Jacobson et al[21] demonstrated that SVR rates decreased according to previous conventional IFN-based therapy status: 42% in conventional IFN (cIFN) plus RBV relapsers,21% in cIFN monotherapy non-responders, and 8% in cIFN plus RBV non-responders. These data were also confirmed by several other studies: retreatment of previous relapsers to cIFN plus RBV could achieve SVR rates of 41%-58%, while for patients who were non-responders, only 4%-26% achieved an SVR [17-21]. The same relationship was observed in previous failures to PEGIFN and RBV: 33% in prior relapsers and 14% in prior non-responders, with an overall SVR of 22% [23].


The SVR rate of 42% observed in our study was slightly higher than that described in the EPIC3 clinical trial, where prior PEG-IFN plus RBV relapsers attained an SVR of 33% [23]. In our study, HCV genotype was an important predictor for SVR. Patients infected with genotype 2 or 3 attained the highest rates of SVR (60% in genotype 2 and 56% in genotype 3). Thus, a higher proportion of genotype non-1 infected patients in the current study (52% vs 20% in EPIC3 trial) could account for this difference. In addition, the EPIC trial used less sensitive qualitative assays that could result in misclas sification of EOT responders, increasing the number of relapsers that were in fact non-responders, with a lower probability of SVR.

Young age and genotype 2 or 3 were factors associated with treatment response as previously reported [2,13,15].

We did not find a relationship between low baseline viral load or low fibrosis stage and better response to therapy. These factors have been described in controversial studies with the treatment of naïve and IFN-experienced patients, and their impact on the response in relapsers could have less strength [7,13,19,23,24].

Retreatment with only PEG-IFN-α in patients who failed to respond to the other PEG-IFN-α has been described as an alternative strategy. However, in our study no gain was observed in patients who received a different type of PEG-IFN-α. This finding is consistent with the REPEAT trial, where prior non-responders to PEG-IFN-α2b were retreated with PEG-IFN-α2a.

Only 9% of SVR was observed in the regimen of 48 wk retreatment [25]. Besides, this trial demonstrated higher SVR rates in the group retreated for 72 wk (14%) [26]. In the current study, the SVR rate was also improved with longer duration of therapy. Thus, retreatment for at least 24 wk longer than the previous course is important to increase the probability of SVR in relapsers and nonresponders.
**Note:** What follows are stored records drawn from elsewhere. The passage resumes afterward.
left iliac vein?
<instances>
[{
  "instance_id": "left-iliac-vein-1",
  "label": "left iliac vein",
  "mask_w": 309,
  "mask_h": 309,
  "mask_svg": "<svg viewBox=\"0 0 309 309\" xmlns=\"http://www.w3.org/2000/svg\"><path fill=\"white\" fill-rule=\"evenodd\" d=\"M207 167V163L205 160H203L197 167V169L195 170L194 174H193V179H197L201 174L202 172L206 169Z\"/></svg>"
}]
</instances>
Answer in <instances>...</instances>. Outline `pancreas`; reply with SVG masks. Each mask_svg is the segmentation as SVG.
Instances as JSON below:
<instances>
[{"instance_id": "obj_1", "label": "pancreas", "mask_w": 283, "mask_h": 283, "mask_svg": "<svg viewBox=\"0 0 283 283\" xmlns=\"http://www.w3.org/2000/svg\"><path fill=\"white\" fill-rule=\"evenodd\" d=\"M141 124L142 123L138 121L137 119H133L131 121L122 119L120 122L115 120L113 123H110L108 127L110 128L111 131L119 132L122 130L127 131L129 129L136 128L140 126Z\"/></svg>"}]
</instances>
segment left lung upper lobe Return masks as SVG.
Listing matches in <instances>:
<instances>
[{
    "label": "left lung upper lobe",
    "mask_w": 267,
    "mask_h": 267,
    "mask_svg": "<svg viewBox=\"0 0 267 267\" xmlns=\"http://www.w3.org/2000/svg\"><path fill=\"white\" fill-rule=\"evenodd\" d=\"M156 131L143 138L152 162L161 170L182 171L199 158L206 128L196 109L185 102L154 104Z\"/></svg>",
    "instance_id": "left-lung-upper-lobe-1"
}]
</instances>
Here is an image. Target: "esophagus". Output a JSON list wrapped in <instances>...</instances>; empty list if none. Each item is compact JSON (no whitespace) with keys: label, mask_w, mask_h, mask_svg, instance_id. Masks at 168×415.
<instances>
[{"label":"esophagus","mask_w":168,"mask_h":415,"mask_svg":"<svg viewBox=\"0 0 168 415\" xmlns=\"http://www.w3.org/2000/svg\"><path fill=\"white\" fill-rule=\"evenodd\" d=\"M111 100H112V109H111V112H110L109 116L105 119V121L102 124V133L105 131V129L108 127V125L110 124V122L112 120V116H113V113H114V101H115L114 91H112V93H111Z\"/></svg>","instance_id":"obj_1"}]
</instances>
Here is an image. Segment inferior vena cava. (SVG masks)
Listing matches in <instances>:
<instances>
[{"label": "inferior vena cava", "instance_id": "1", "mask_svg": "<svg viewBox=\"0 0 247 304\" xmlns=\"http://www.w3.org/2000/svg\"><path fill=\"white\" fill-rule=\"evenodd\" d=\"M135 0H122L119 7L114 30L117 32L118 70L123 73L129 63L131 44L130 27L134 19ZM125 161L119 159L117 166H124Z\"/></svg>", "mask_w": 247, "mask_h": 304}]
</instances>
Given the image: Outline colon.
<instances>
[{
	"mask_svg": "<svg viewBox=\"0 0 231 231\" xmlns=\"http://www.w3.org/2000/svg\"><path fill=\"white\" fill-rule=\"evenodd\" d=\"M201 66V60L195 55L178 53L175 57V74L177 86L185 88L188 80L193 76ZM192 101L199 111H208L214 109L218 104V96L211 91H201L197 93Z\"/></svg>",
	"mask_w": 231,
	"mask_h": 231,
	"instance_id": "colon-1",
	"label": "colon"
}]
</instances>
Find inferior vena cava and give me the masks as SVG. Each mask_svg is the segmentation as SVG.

Some controversial studies have suggested that exposure to RBV is critical for attaining an SVR. At first,adherence to therapy was considered extremely important. McHutchison et al[8] demonstrated that at least 80% adherence to therapy enhanced SVR. They found a continuous, increasing relationship between adherence and SVR in genotype 1. These findings were also observed in another study with genotype 1-naïve patients, where a linear relationship between exposure and the SVR rate was observed at the first 12 wk of treatment 7]. Also, a study with RBV discontinuation in a subset of HCV RNA-negative patients at week 24 showed an increase in the rate of virological breakthrough and relapse [9].

In contrast, in our study no relation was found between dose reduction of RBV and SVR. However, the rate of RBV reduction was 20% and only 2 patients did not have at least 80% of the predicted RBV doses.  Recent studies suggested that high-dose RBV schedules reduced relapse rates and increased SVR in difficult to-treat selected patients [10-12]. In a pilot study with 10 genotype 1 patients, higher RBV doses were associated with more frequent and serious adverse events, but the SVR rate was 90% [11]. Also, Fried et al[10] reported a study with 188 treatment-naïve, genotype 1 and high viral load patients. Patients who received an RBV dose of 1600 mg/d had superior SVR rates when compared with standard doses (1200 mg/d). Our data demonstrated a clear relation between high initial dose of RBV [22] and SVR rates. Patients with RBV dose >15.2 mg/kg per day achieved an SVR rate of 70%, while only 26% of patients with lower doses attained an SVR.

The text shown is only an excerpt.